The provincial government has announced that it is permanently doubling the number of seats it subsidizes at the University of Saskatchewan’s Western College of Veterinary Medicine (WCVM) through a multi-million dollar investment.
The investment, which is a part of the province’s ‘StrongerBC Future Ready’ plan to increase postsecondary education and skills training opportunities, will double the seats at the Saskatchewan college’s veterinary program from 20 to 40. The province said the initial investment of $21.8 million is a part of multiple initiatives to address B.C.’s need for more veterinarians.
“Veterinarians play a critical role in supporting the agricultural sector, people, and the health and welfare of animals across B.C.,” said Selina Robinson, Minister of Post-Secondary Education and Future Skills.
“Last year, we doubled the number of B.C. students funded to study veterinary medicine and today we are committing to continue this funding so more people receive quality training, and our pets and farm animals can get the health care they need.”
B.C. recently added veterinarians and registered veterinary technologists to the list of priority occupations under its Provincial Nominee Program (PNP), which recruits foreign workers who look to establish permanent residency in Canada.
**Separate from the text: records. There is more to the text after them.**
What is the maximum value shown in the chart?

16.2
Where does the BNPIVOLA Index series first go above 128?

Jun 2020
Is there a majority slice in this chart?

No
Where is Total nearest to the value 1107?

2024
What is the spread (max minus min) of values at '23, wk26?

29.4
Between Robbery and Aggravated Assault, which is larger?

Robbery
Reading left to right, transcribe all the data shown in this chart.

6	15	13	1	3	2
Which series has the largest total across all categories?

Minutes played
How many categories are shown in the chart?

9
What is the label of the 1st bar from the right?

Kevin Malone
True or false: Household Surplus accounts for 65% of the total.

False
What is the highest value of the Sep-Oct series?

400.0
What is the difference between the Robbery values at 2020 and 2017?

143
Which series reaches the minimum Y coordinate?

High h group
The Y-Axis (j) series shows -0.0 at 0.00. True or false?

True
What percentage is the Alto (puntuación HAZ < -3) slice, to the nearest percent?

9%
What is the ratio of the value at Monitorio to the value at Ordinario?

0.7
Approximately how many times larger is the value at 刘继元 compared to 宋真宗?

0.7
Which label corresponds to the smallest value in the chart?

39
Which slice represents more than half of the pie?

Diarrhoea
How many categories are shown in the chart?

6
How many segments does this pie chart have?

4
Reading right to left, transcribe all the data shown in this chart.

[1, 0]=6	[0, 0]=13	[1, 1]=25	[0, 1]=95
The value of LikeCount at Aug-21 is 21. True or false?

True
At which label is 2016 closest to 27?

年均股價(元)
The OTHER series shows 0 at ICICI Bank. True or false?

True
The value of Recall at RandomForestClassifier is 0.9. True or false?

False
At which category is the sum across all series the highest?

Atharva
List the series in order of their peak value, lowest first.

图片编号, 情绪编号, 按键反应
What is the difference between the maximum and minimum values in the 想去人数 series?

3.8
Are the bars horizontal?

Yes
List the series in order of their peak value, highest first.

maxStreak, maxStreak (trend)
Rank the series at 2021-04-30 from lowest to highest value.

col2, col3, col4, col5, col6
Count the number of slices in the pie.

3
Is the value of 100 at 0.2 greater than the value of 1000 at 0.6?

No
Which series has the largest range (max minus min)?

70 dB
It has also been a part of an agreement with Manitoba and Saskatchewan that subsidizes seats at WCVM for a number of years, helping to ensure that Western Canada has a steady supply of veterinarians with both animal health and public health knowledge. Approximately 88 people begin the school’s four-year doctor of veterinary medicine program per year.
Diploma programs at Douglas College and Thompson Rivers University in B.C. give opportunities for students to become registered veterinary technologists without leaving the province. With these programs, along with the new investment into WCVM, the province said it is taking steps towards closing the gap left in B.C.’s animal healthcare system. Officials with uSask said that the investment addresses not only B.C. shortages, but those across Western Canada.
“The Government of B.C.’s decision to maintain increased funding of the WCVM is a critical step toward addressing the shortage of veterinary professionals in B.C. and across Western Canada,” said Dr. Gillian Muir, dean of the Western College of Veterinary Medicine.
“This commitment also allows B.C. and the WCVM to work together to target priorities for British Columbians, including training more veterinarians who want to practise in rural communities and attracting more Indigenous students to the profession.”
The B.C. Cattlemen’s Association also applauded the funding, describing it as a ‘critical first step’ in addressing animal care issues in the province.